== The problem ==
Any picture in the data below should be skipped, while every line is repeated exactly.

== Material provided ==
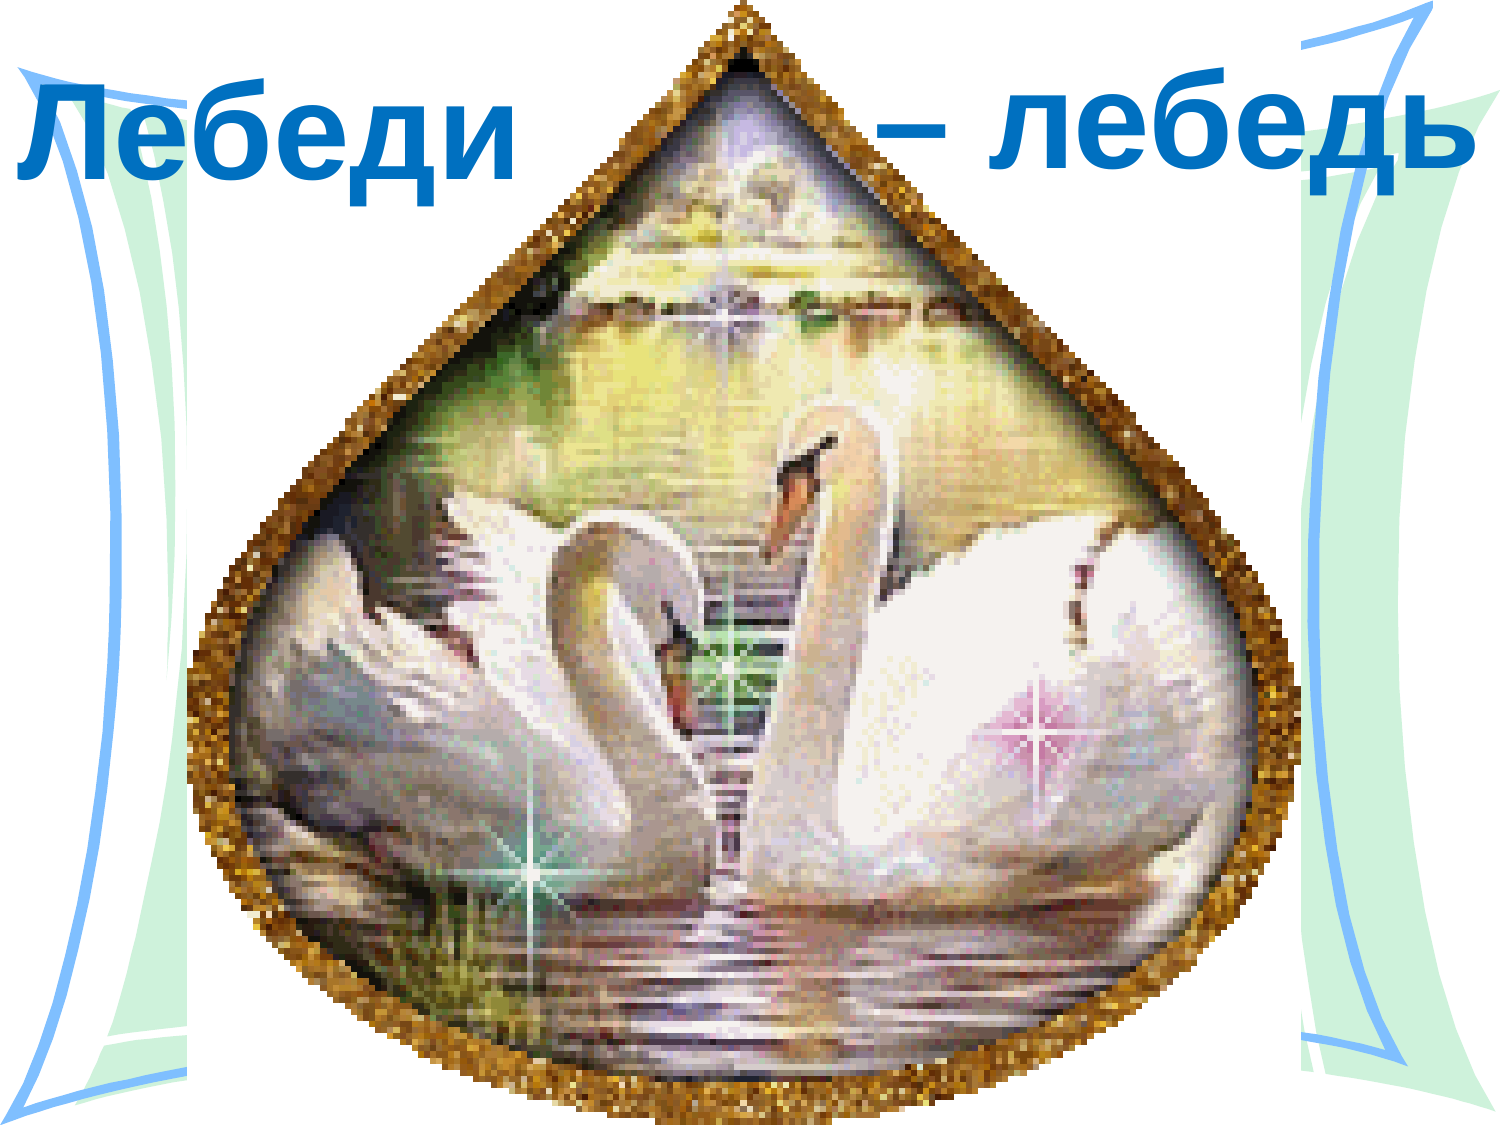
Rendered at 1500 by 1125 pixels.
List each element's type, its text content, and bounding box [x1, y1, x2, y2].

picture [187, 0, 1301, 1125]
text_box – лебедь [1304, 23, 1497, 204]
text_box Лебеди [2, 35, 182, 215]
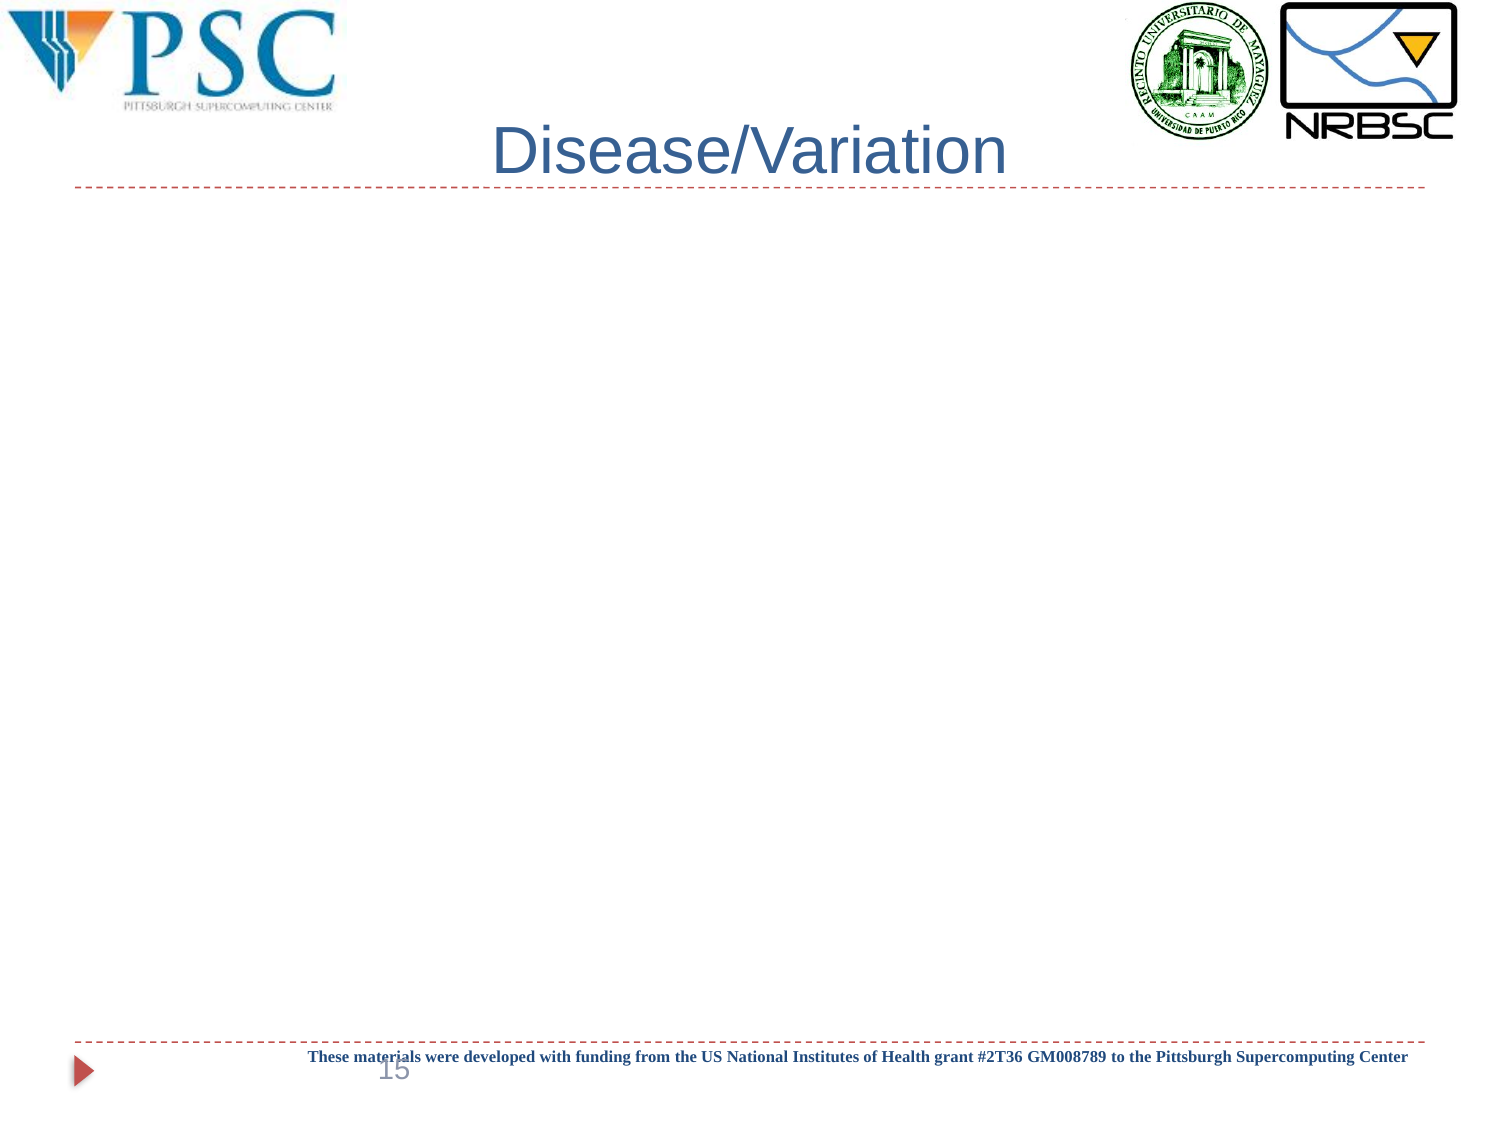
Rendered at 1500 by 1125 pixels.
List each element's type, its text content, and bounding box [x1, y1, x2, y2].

title Disease/Variation [75, 99, 1425, 188]
slide_number 15 [100, 1042, 426, 1103]
picture [1125, 0, 1463, 145]
footer These materials were developed with funding from the US National Institutes of Health grant #2T36 GM008789 to the Pittsburgh Supercomputing Center [235, 1038, 1425, 1099]
picture [0, 0, 347, 127]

== Result below ==
Rendered at 1500 by 1125 pixels.
List each element's type, its text content, and bounding box [x1, y1, x2, y2].

picture [187, 0, 1301, 1125]
text_box – лебедь [1304, 23, 1497, 204]
text_box Лебеди [2, 35, 182, 215]
Rendered at 1500 by 1125 pixels.
List each element's type, its text content, and bounding box [x1, y1, x2, y2].

title Disease/Variation [75, 99, 1425, 188]
slide_number 15 [100, 1042, 426, 1103]
picture [1125, 0, 1463, 145]
footer These materials were developed with funding from the US National Institutes of Health grant #2T36 GM008789 to the Pittsburgh Supercomputing Center [235, 1038, 1425, 1099]
picture [0, 0, 347, 127]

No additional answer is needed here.